Konsep Islam mengenai Keadilan

Berikut ini Beberapa contoh mengenai prinsip-prinsip Islam yang barangkali perlu mendapat  penekanan khusus di dunia dewasa ini. Agama-agama lainnya tidak mengemukaakan pedoman yang komprehensif mengenai pelaksanaan keadilan dan aturan main yang bersih; dan sungguhpun kalau menyebutkan namun menyebutkan dengan perkataan yang hampir-hampir tidak dapat diterapkan kepada zaman kita sekarang ini.

Pada hakikatnya beberapa bagian pengarahan-pengarahan ini tampaknya bertentangan secara langsung dengan intelek dan penalaran pada abad kita ini, dan kita tidak dapat berbuat lain selain mangambil kasimpulan bahwa ajaran-ajaran ini telah menjadi rusak atau tadinya dimaksudkan hanya untuk aplikasi lokal atau bersifat sementara. Karena agama Yahudi menampilkan Tuhan sebagai hanya Tuhan Israel dengan mengucilkan semua yang lain, maka tidaklah mengherankan kalau Judaisme bahkan menanggapi masalah hak-hak asasi manusia tidak sebagaimana  seharusnya.

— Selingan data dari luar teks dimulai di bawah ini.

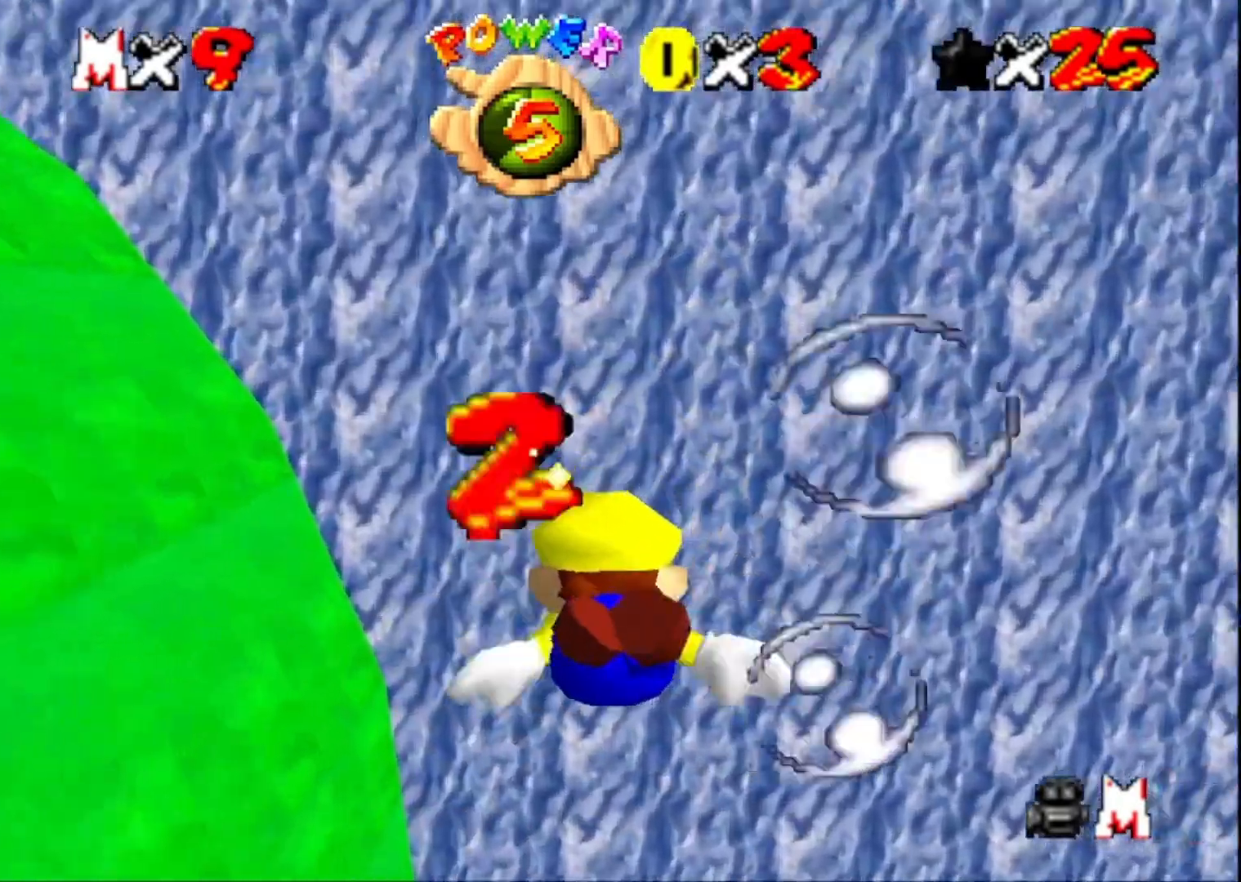
{"buttons": [], "left_stick": "up-left", "right_stick": "center", "events": [[67, "CROSS", "down"], [300, "CROSS", "up"], [367, "left_stick", "up-left"]]}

Adapun agama Yahudi agaknya sema sekali tidak bersahabat bukan hanya terhadap orang Bukan Hindu tetapi juga terhadap orang Hindu sendiri dari kasta bawah, karena mempersempit lebih lanjut jangakuan kasih sayang Tuhan sampai ke atas sebagaian kecil umat manusia. Agama Hindu menetapkan :

“Jika seorang Brahma tidak sanggup membayar utang kepada seorang Sudra, orang-orang sudra itu tidak punya hak menagihnya. Akan tetapi jika seorang Sudra tidak sanggup membayar utang yang dipinjam dari seorang Brahma, orang Sudra itu harus bekerja sebagai kuli untuk orang-orang Brahma sampai saat ia mampu   membayar utangnya secara penuh”.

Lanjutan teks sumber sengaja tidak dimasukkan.